In a world where we’ve moved away from individual responsibility, moved toward treatment solutions (arguably back toward them in a crippled, limping manner), and decided of late to ennoble the homeless at the expense of other citizens, the elimination of interdiction is not terribly surprising. However, it is and should be a legislative decision made by the Virginia General Assembly and signed off on by the governor. The 4th Circuit stretched further than it should have to get where it got. Despite the Attorney General’s collapse in the face of this opinion, and without an explanation of what would allow the 4th Circuit to step on Virginia’s sovereignty, I think that binding precedent for Virginia courts would be from Virginia’s Court of Appeals in Jackson v. Commonwealth, 44 Va.

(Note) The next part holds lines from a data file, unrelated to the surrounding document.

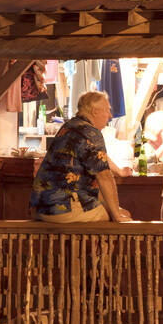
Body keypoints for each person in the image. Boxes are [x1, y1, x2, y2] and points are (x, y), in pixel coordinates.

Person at [30, 91, 133, 224]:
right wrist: (117, 216)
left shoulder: (70, 126)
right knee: (122, 217)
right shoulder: (91, 132)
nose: (110, 116)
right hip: (64, 208)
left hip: (40, 207)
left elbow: (99, 157)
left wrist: (118, 171)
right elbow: (104, 176)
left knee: (115, 209)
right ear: (95, 111)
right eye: (107, 110)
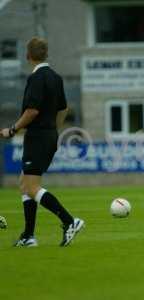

App. 218 (2004):
Code § 4.1-322 imposes no criminal sanction for the status of being an alcoholic. It forbids specific behavior: possession of alcohol and public drunkenness by interdicted persons. Therefore, in accord with Powell and Fisher, we hold that Code § 4.1-322 does not violate the Eighth Amendment by punishing status or by imposing cruel and unusual punishment.
Unless the General Assembly acts to change the law, I think that the trial courts of Virginia remain bound by Virginia precedent. The 4th Circuit, without some sort of statutory grant by Congress, doesn’t stand as a court in lieu of Virginia’s appellate courts and the Virginia Court of Appeals’ constitutional interpretation will trump that of the 4th Circuit in Virginia trial courts. As well, prosecutors and officers acting in accord with a statute that has been specifically found constitutional by the Virginia Court of Appeals will be well within their rights and abilities as actors under Virginia’s binding precedent.